TRECHO PARA LEITURA:
+===+

Gosto dessa nomenclatura para definir as leituras casuais e intervalares, tão comuns em minha rotina em meio aos livros.
Nunca deixo de lado a leitura cerrada, progressiva, paulatina, da primeira a última página de um livro, seja um longo e exaustivo ensaio filosófico ou de exegese literária, seja a travessia encantatória de um grande romance. Um desses romances de peso, volumoso, credenciado, indispensável à formação cultural e humanística. Um Em busca do tempo perdido, por exemplo, no seu fluir lento e minucioso por dentro dos covis da memória e da imaginação.
Agora mesmo ando às voltas com Henry James, no seu monumental A taça de ouro, em edição da Nova Fronteira, com tradução de Alves Calado. Romance que não pode e nem deve ser lido depressa, voltado apenas para o desenrolar das ações, uma vez que, decerto, nele, as ações não constituem o ingrediente principal. A não ser que se as vinculem, as ações, às camadas psicológicas de cada personagem, na sua presença e singularidade.

+===+

[Imagens renderizadas de gráficos]
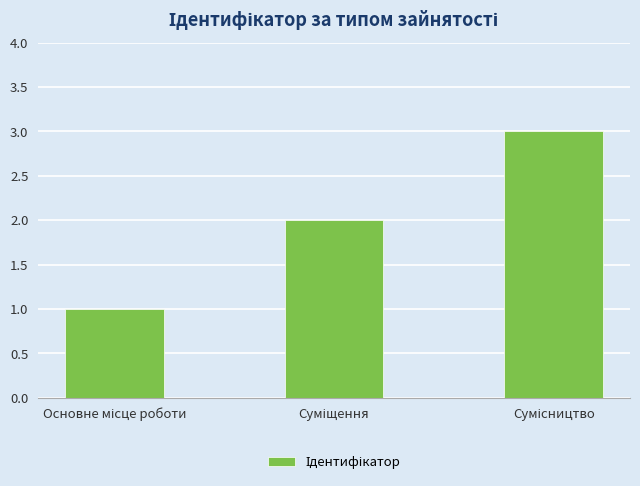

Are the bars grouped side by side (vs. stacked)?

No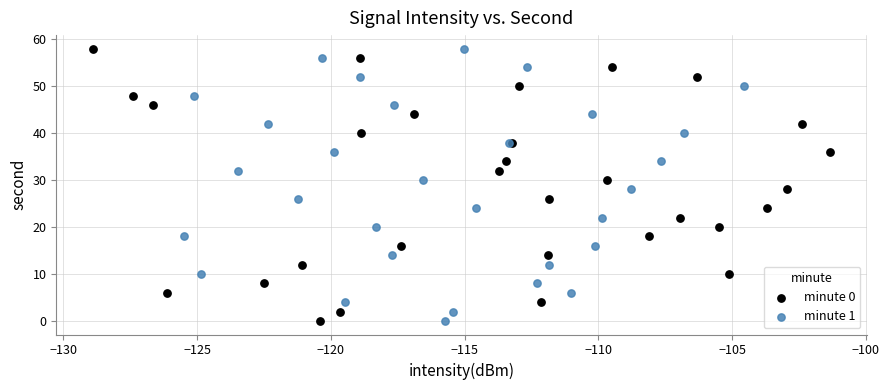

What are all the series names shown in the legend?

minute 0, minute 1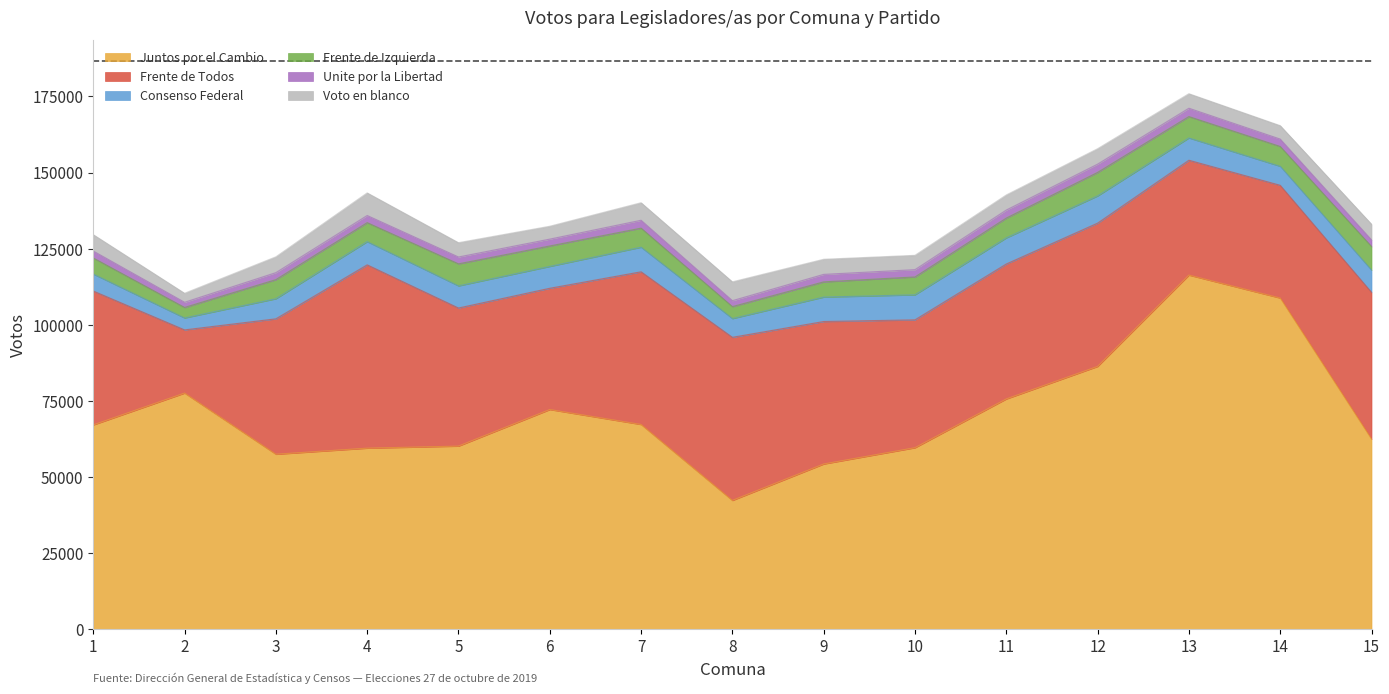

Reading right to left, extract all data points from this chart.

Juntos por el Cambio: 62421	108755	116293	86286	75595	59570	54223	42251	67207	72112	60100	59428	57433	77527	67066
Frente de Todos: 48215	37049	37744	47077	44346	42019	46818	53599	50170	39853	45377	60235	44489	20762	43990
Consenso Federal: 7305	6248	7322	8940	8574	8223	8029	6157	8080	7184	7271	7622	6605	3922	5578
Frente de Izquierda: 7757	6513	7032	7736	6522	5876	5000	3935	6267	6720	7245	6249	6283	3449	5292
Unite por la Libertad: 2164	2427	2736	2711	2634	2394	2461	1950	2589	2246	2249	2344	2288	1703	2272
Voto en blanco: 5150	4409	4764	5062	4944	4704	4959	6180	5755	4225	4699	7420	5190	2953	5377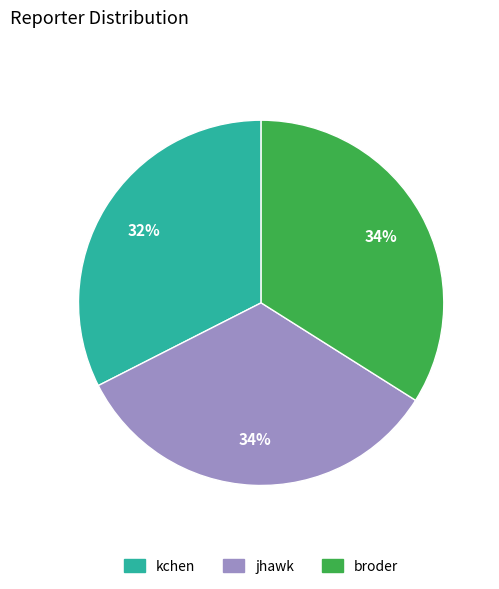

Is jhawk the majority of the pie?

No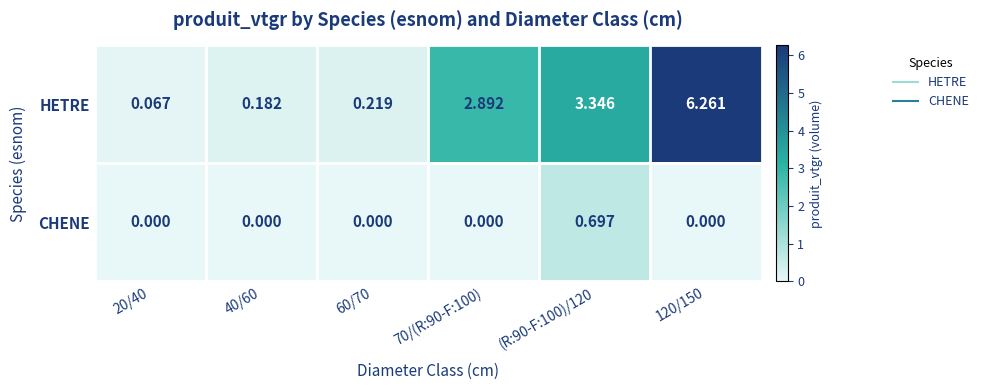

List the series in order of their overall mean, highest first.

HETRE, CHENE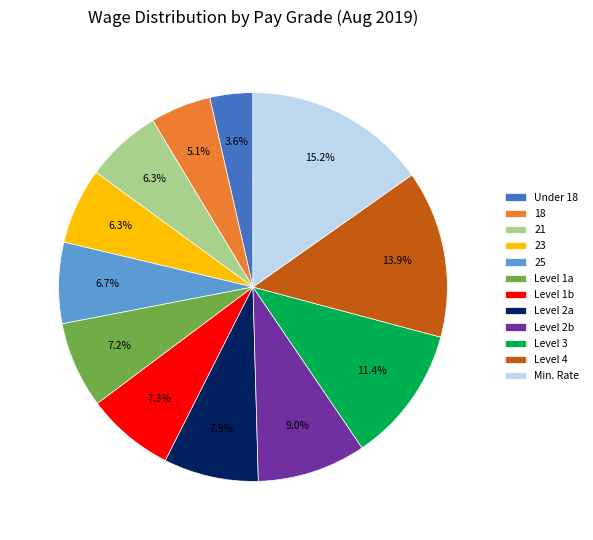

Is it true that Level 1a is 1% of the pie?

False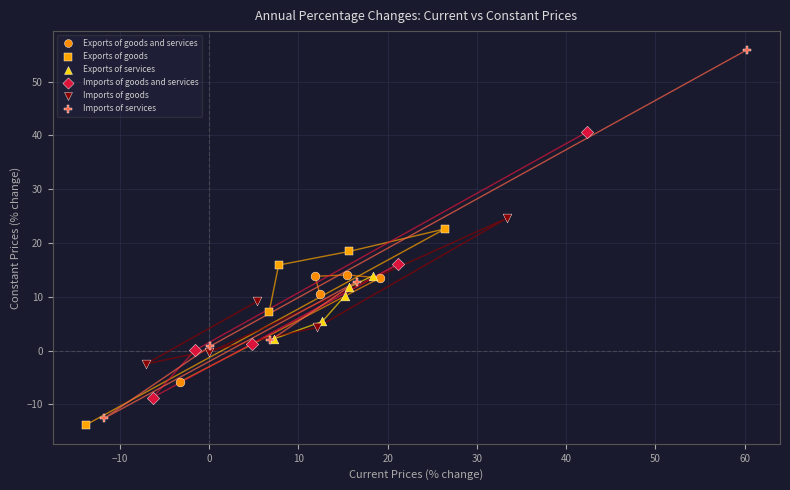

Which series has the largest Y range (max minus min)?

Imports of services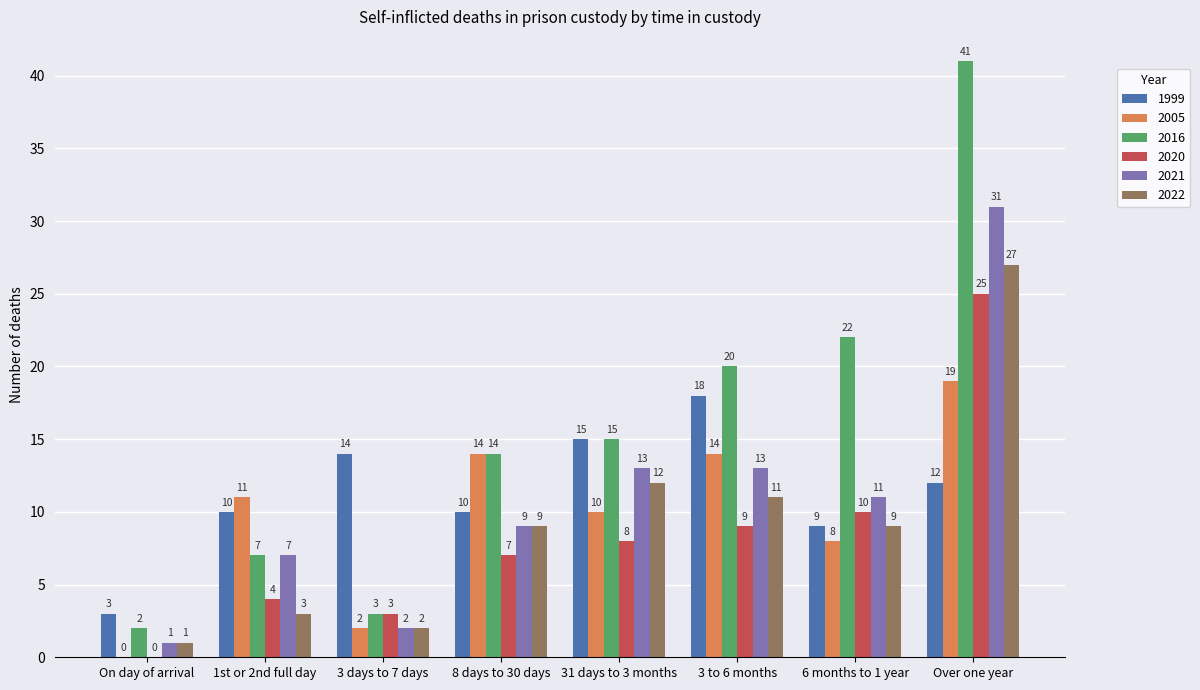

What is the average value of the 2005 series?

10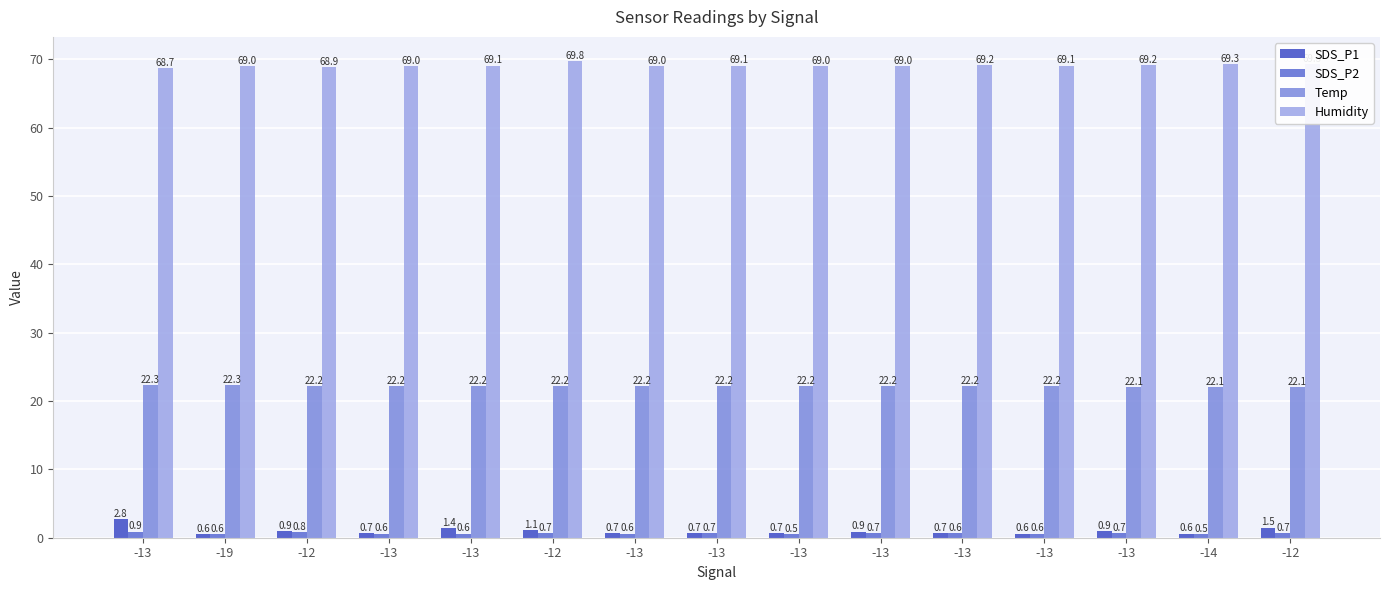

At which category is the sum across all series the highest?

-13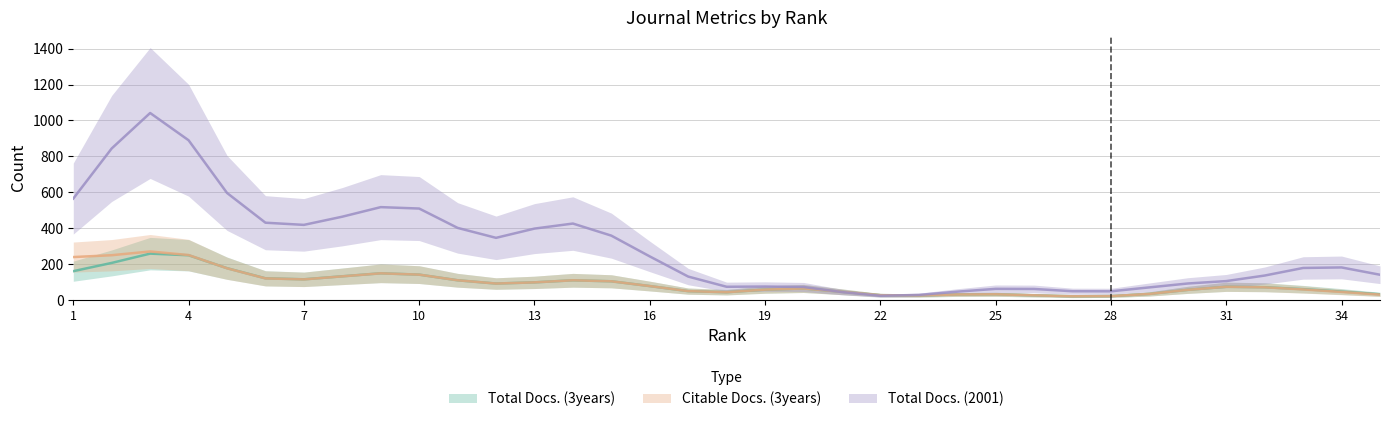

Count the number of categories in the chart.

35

+===+

Dê continuidade, por favor, ao trecho sobre leitura a partir da última frase apresentada. O material é independente do trecho sobre leitura.

RESPOSTA DA TAREFA:
Diria que, em certas nuances de estilo e de método narrativos, o escritor norte-americano, depois naturalizado inglês, como que prenuncia certos compassos proustianos, exatamente pela capacidade de alcançar regiões profundas e indevassáveis da alma humana, com suas minudências psíquicas e sigilos inconfessáveis. Seus romances, portanto, são romances analíticos, reflexivos, ensaísticos, atentos ao refinamento da palavra e aos traços existenciais que caracterizam os personagens. Grande literatura, algo não muito habitual na dissolução dos tempos líquidos ou pós-modernos.
Do ponto de vista da leitura, são romances bíblicos, na medida em que é preciso ler e reler cada parágrafo e meditar profundamente acerca de suas ressonâncias significativas. Romances que, devido mesmo ao nível rigoroso de suas exigências, parecem abrir janelas para o convívio com outras leituras, as casuais, as de intervalo, as circulares, as de repouso, as de devaneio, lúdicas, livres, gratuitas, descompromissadas, exercidas no afago do silêncio, leituras distantes do febril turbilhão das ruas.
Trago, assim, para o refúgio da rede no terraço, a gravidade dessa leitura de muitos dias, degustando, aos poucos, porém, progressivamente, a cota de prazer de uma imagem poética ou de um pensamento original. Henry James, como William Faulkner, Henry Miller, Philip Roth, só para citar escritores norte-americanos de minha eleição, enriquece minha experiência de leitor e se deixa, naquelas horas de acaso ou de intervalo, acompanhar da presença, ligeira e fugidia, de outras vozes que ampliam a esfera mágica da leitura.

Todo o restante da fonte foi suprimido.